The entire circumferential surface of the capacitor element 1 is coated with a resin material 9 by molding.

[Effect of the invention] As described above, according to the present invention, since the inner end portion of the second external lead member is inserted into the groove of the capacitor element, a force in the left and right direction is not applied to the capacitor element during assembly. However, it is possible to prevent the capacitor element from being misaligned with respect to the second external lead member, and also to prevent the capacitor element from being exposed from the resin material. Therefore, the appearance and moisture resistance can be effectively improved.

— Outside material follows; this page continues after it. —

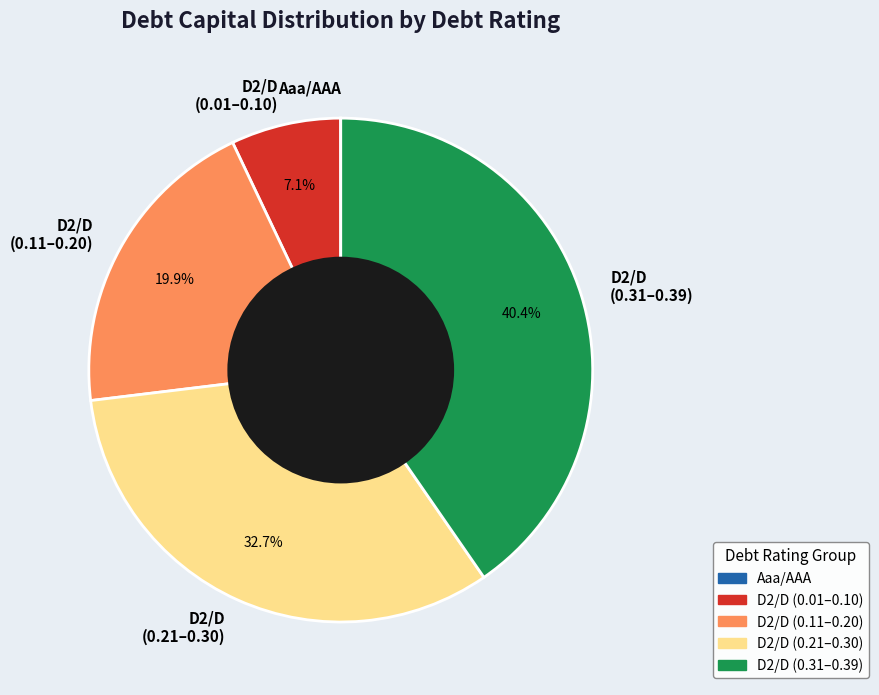

Between D2/D (0.11–0.20) and D2/D (0.31–0.39), which is larger?

D2/D (0.31–0.39)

Furthermore, by integrally forming a protrusion for forming a groove on the side peripheral surface of the capacitor element facing the inner end portion of the second external lead member, the surface area of the capacitor element is substantially increased. can be done. Therefore, the capacitance can be increased by about 3 to 8% even though the capacitor element is small.

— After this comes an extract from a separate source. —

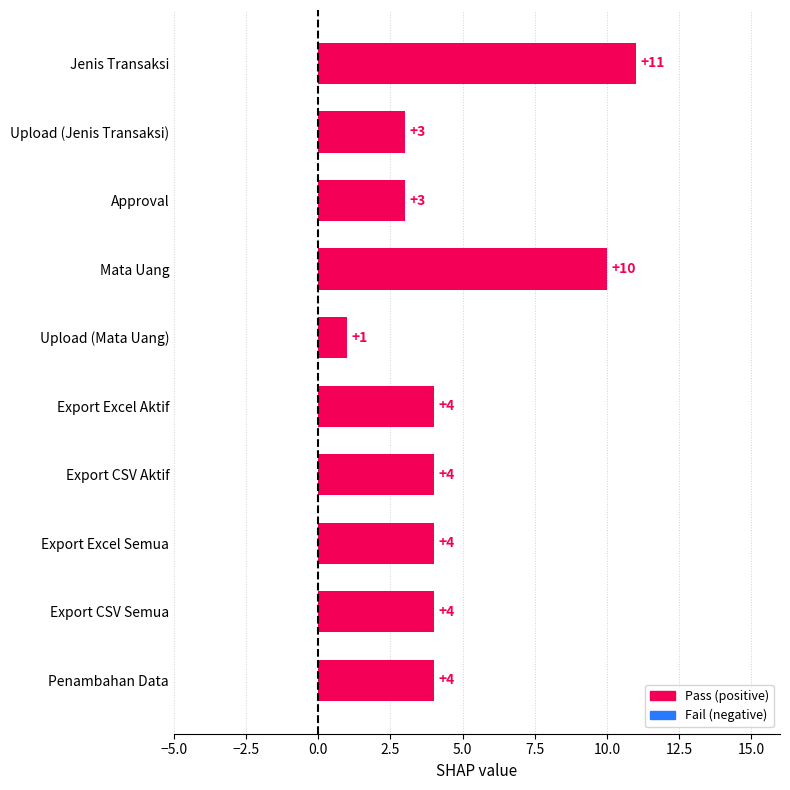

Which category has the lowest value across all series?

Upload (Mata Uang)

[Brief explanation of the drawing]

Figure 1 is a side cross-sectional view showing one embodiment of the present invention;
The figure is a front sectional view of Fig. 1, Fig. 3 is a perspective view of a capacitor element, Fig. 4 is a side sectional view of a conventional example, and Fig. 5 is a capacitor when the anode lead is welded to the first external lead member. It is a top view which shows the movement of an element. In the figure, 1 is a capacitor element, 1a is a side surface, 3 is a groove, 4 is an anode lead, 5 is an electrode lead layer, 6 and 7 are first and second external lead members, 7a
9 is an inner end portion, and 9 is a resin material.

Claims (1)

[Claims for Utility Model Registration] (1) Forming an electrode lead layer on the circumferential surface of a capacitor element made of metal powder that has a valve action and from which a metal wire that has a valve action is led out as an anode lead. Then, a plate-shaped first external lead member is welded to the anode lead of this capacitor element, a plate-shaped second external lead member is connected to the electrode lead layer, and the entire circumferential surface of the capacitor element is covered with a resin material. A groove is formed on the side peripheral surface of the capacitor element opposite to the inner end portion of the second external lead member, and the inner end portion of the second external lead member is positioned within this groove. A solid electrolytic capacitor characterized by: (2) The solid electrolytic capacitor according to claim 1, wherein the width of the groove of the capacitor element is approximately 0.2 to 0.5 mm wider than the width of the inner end portion of the second external lead member. . (3) The solid electrolytic capacitor according to claim 1, wherein the capacitor element is formed into a substantially rectangular shape.